— YOUR ASSIGNMENT —
Without further comment, state how many lines in the listing below contain the word "Rasensprengers".

==*==

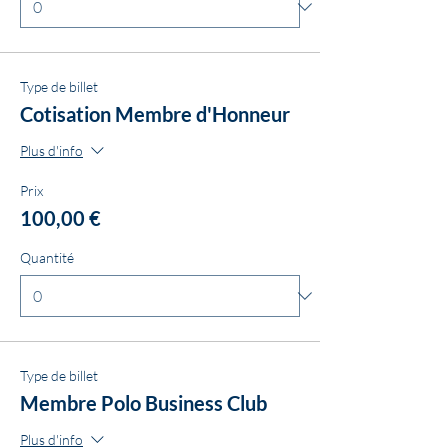
Type de billet
Cotisation Membre d'Honneur
Plus d'info
Prix
100,00 €
Quantité
Type de billet
Membre Polo Business Club
Plus d'info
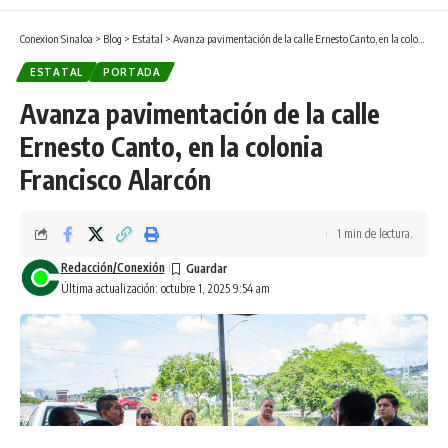
Conexion Sinaloa
>
Blog
>
Estatal
>
Avanza pavimentación de la calle Ernesto Canto, en la colonia Francisco Alarcón
ESTATAL
PORTADA
Avanza pavimentación de la calle
Ernesto Canto, en la colonia
Francisco Alarcón
1 min de lectura.
Redacción/Conexión
Última actualización: octubre 1, 2025 9:54 am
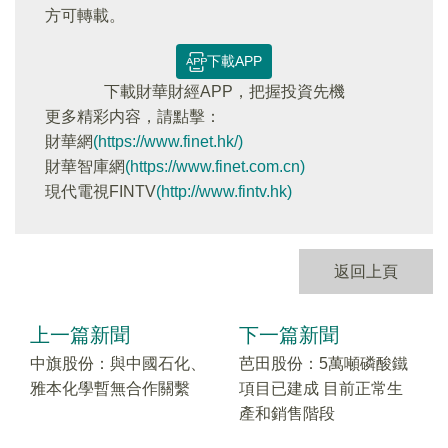
方可轉載。
下載APP
下載財華財經APP，把握投資先機
更多精彩内容，請點擊：
財華網
(https://www.finet.hk/)
財華智庫網
(https://www.finet.com.cn)
現代電視FINTV
(http://www.fintv.hk)
返回上頁
上一篇新聞
下一篇新聞
中旗股份：與中國石化、
芭田股份：5萬噸磷酸鐵
雅本化學暫無合作關繫
項目已建成 目前正常生
產和銷售階段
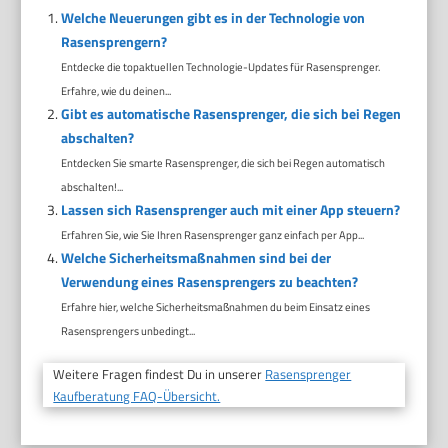
Welche Neuerungen gibt es in der Technologie von
Rasensprengern?
Entdecke die topaktuellen Technologie-Updates für Rasensprenger.
Erfahre, wie du deinen...
Gibt es automatische Rasensprenger, die sich bei Regen
abschalten?
Entdecken Sie smarte Rasensprenger, die sich bei Regen automatisch
abschalten!...
Lassen sich Rasensprenger auch mit einer App steuern?
Erfahren Sie, wie Sie Ihren Rasensprenger ganz einfach per App...
Welche Sicherheitsmaßnahmen sind bei der
Verwendung eines Rasensprengers zu beachten?
Erfahre hier, welche Sicherheitsmaßnahmen du beim Einsatz eines
Rasensprengers unbedingt...
Weitere Fragen findest Du in unserer
Rasensprenger
Kaufberatung FAQ-Übersicht.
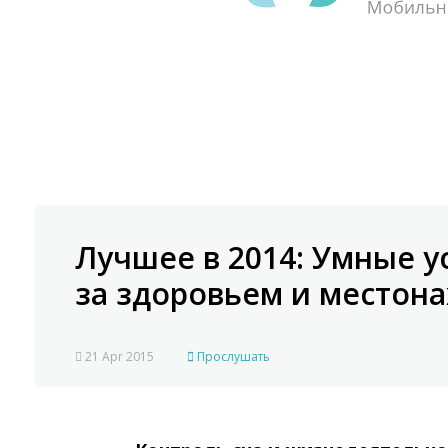
Лучшее в 2014: Умные у
за здоровьем и местон
21 Apr 2015
Прослушать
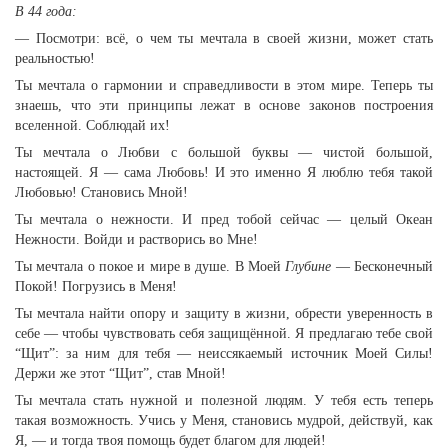
В 44 года:
— Посмотри: всё, о чем ты мечтала в своей жизни, может стать
реальностью!
Ты мечтала о гармонии и справедливости в этом мире. Теперь ты
знаешь, что эти принципы лежат в основе законов построения
вселенной. Соблюдай их!
Ты мечтала о Любви с большой буквы — чистой большой,
настоящей. Я — сама Любовь! И это именно Я люблю тебя такой
Любовью! Становись Мной!
Ты мечтала о нежности. И пред тобой сейчас — целый Океан
Нежности. Войди и растворись во Мне!
Ты мечтала о покое и мире в душе. В Моей
Глубине
— Бесконечный
Покой! Погрузись в Меня!
Ты мечтала найти опору и защиту в жизни, обрести уверенность в
себе — чтобы чувствовать себя защищённой. Я предлагаю тебе свой
“Щит”: за ним для тебя — неиссякаемый источник Моей Силы!
Держи же этот “Щит”, став Мной!
Ты мечтала стать нужной и полезной людям. У тебя есть теперь
такая возможность. Учись у Меня, становись мудрой, действуй, как
Я, — и тогда твоя помощь будет благом для людей!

==*==

— ANSWER BOX —
2